Baz Luhrmann’s style, his sophisticated visual vocabulary, effortlessly reconciles the subtle and the bombastic. The use of a picture of Nichelle Nichols as Lt. Uhura alone is an exercise in next-level semiotics that is expansive and profound, touching on pop culture and social revolution in equal measures with such precision that it is hard to imagine a better symbol to capture that moment in time. It is fiction that is truer than reality could be.
And, thus, it is throughout this extravaganza, anchored by an empathetic (what else?) performance by Tom Hanks as Elvis’ rapacious manager, Col. Tom Parker, the unreliable narrator as given to bombast as Lurhmann himself. Austin Butler as Elvis, however, cleverly does not compete with the fevered pyrotechnics of his director’s vision even as he channels the essence of a character that is larger than life. Instead, he complements the structure and idiom with a sweet innocence that makes the realization of how he has been betrayed by those he trusts most all the more visceral.

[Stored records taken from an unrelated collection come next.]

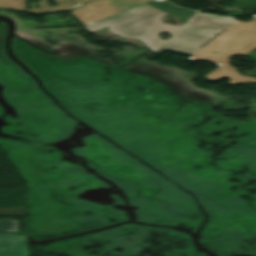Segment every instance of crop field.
<instances>
[{
    "mask_svg": "<svg viewBox=\"0 0 256 256\" xmlns=\"http://www.w3.org/2000/svg\"><path fill=\"white\" fill-rule=\"evenodd\" d=\"M0 256H27L25 237L0 234Z\"/></svg>",
    "mask_w": 256,
    "mask_h": 256,
    "instance_id": "obj_1",
    "label": "crop field"
},
{
    "mask_svg": "<svg viewBox=\"0 0 256 256\" xmlns=\"http://www.w3.org/2000/svg\"><path fill=\"white\" fill-rule=\"evenodd\" d=\"M18 221H12V220H2L0 221V232H9V233H15L17 232V224Z\"/></svg>",
    "mask_w": 256,
    "mask_h": 256,
    "instance_id": "obj_2",
    "label": "crop field"
}]
</instances>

In a larger sense, becoming the sacrificial lamb to a society on the cusp of change, embodying the spirit of rebellion as a natural expression of what he has experienced coming up against a norm that is as threatened by its exuberance as it is outraged by its existence.
We are no more meant to believe everything that we see on screen in the strict historical sense as the medieval audiences of mystery plays were meant to take the allegories set before them as fact. We are, however, meant to be just as moved. And, so, we are. And far more than a mere recounting of incidents in one of the most remarkable lives of the 20th century. It might serve to inform, but it would fail to reveal what was most salient to the legend, to why Elvis has become legend, and was almost from the moment of his ignominious end. That he was purportedly perusing a book on spirituality when he shuffled off this mortal coil atop a toilet is a metaphor in itself, though not one considered here.
This film ends with Elvis’ last performance, as infused with his sense of dedication and showmanship and boyish charm as any, albeit one without the wiggle of his early years, or even the ersatz karate moves that ran rampant during those of his physical decline. It is Elvis himself who has the last word in a lesser-known clip that resonates particularly speaking on the importance of song that closes our story, before we are reminded that he is the best-selling solo recording artist of all time, and the clips of his funeral flicker to life on the screen.
What has come before, though, fusing myth and reality, jumping between past and present, consolidate and confirm the legend, taking this story out of conventional time and setting into a timelessness that is right and proper. It is the apotheosis of Elvis into ELVIS, and it is a hell of an experience.